Several methodological issues should be considered when interpreting the results of this study. First and foremost, this study was performed in the course of normal clinical care and was not randomized, controlled, and blinded; the vitamin D supplementation regimen was based on the patient’s baseline 25-OH vitamin D levels. The type of vitamin D supplement taken by the patient was also not controlled because some pharmacies dispensed D3 whereas others dispensed D2. It is possible there was contamination in terms of vitamin D supplementation across the groups, as participants in the no-supplementation group were not explicitly prohibited from taking over-the-counter vitamin D supplementation on their own accord. Furthermore, compliance by pill count was not performed although all participants were urged to take the supplement as prescribed. In addition, causality cannot be inferred in the relationship between 25-OH vitamin D levels and BMD because the measurements were cross-sectional. Finally, we were unable to control for body mass index (BMI), which can affect 25-OH vitamin D levels [5].

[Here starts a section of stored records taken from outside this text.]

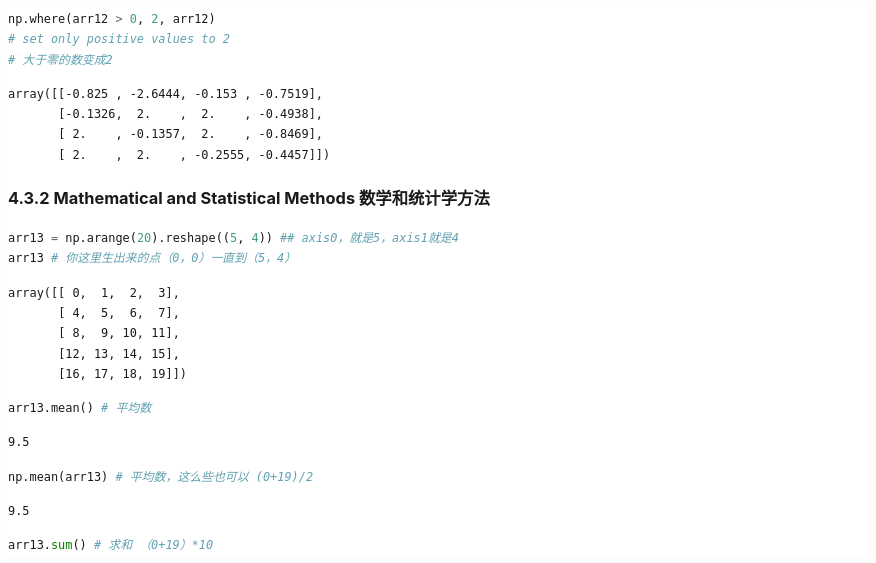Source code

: 


```python
np.where(arr12 > 0, 2, arr12) 
# set only positive values to 2 
# 大于零的数变成2
```




    array([[-0.825 , -2.6444, -0.153 , -0.7519],
           [-0.1326,  2.    ,  2.    , -0.4938],
           [ 2.    , -0.1357,  2.    , -0.8469],
           [ 2.    ,  2.    , -0.2555, -0.4457]])



### 4.3.2 Mathematical and Statistical Methods 数学和统计学方法



```python
arr13 = np.arange(20).reshape((5, 4)) ## axis0，就是5，axis1就是4
arr13 # 你这里生出来的点（0，0）一直到（5，4）
```




    array([[ 0,  1,  2,  3],
           [ 4,  5,  6,  7],
           [ 8,  9, 10, 11],
           [12, 13, 14, 15],
           [16, 17, 18, 19]])




```python
arr13.mean() # 平均数
```




    9.5




```python
np.mean(arr13) # 平均数，这么些也可以 (0+19)/2
```




    9.5




```python
arr13.sum() # 求和 （0+19）*10
```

This study also had a number of strengths, including a relatively large heterogeneous sample of breast cancer patients. Because of the large diverse sample, we were able to examine vitamin D status by a number of clinical and demographic variables. In addition, this study used 25-OH vitamin D levels to assess vitamin D status, which is considered the best method [56]. 25-OH vitamin D is a comprehensive measure that takes into account both endogenous production from skin exposure and exogenous intake from dietary and supplement sources. It also accounts for genetic and aging factors that influence vitamin D status [5]. While we were unable to control for BMI, we were able to control for a number of other factors that affect vitamin D levels such as age, race, and the season of the blood draw.

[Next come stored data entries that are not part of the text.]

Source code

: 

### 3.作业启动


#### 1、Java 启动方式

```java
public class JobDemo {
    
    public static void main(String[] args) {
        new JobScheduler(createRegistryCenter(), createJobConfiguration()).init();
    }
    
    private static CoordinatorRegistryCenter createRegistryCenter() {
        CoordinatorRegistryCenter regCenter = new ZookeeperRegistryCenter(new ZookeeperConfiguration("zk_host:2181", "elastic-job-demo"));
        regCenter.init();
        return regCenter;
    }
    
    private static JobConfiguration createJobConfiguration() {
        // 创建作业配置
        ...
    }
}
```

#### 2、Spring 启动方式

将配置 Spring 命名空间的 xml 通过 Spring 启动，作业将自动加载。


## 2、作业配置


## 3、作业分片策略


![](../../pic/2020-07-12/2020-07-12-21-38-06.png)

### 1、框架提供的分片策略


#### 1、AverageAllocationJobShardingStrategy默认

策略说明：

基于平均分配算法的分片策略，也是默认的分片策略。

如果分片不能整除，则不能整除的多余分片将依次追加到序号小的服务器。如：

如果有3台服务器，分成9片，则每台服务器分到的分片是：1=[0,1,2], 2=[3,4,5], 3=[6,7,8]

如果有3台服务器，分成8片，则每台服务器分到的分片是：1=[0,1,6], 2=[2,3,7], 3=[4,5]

In summary, this study found that a high proportion of breast cancer patients suffered from vitamin D insufficiency and deficiency. Non-Caucasian and later-stage breast cancer patients were more likely to have sub-optimal 25-OH vitamin D levels. We also found that sub-optimal 25-OH vitamin D were associated with lower BMD in the lumbar region after controlling for relevant covariates. The final part of the study showed that there was no statistically significant increase in 25-OH vitamin D levels for breast cancer patients receiving daily low-dose vitamin D supplementation (1,000 IU/day) compared to those not receiving supplementation. However, weekly high-dose vitamin D supplementation (≥50,000 IU/day) was shown to be safe and well tolerated among breast cancer patients and significantly increased 25-OH vitamin D levels compared to breast cancer patients receiving no supplementation. It is imperative that breast cancer patients maintain optimal vitamin D levels to minimize the risk of treatment-related problems such as bone loss, arthralgias, and falls. Clinicians need to carefully consider the vitamin D regimen (amount and type) when treating vitamin D deficiency in breast cancer patients due to the limited efficacy of daily low-dose supplementation.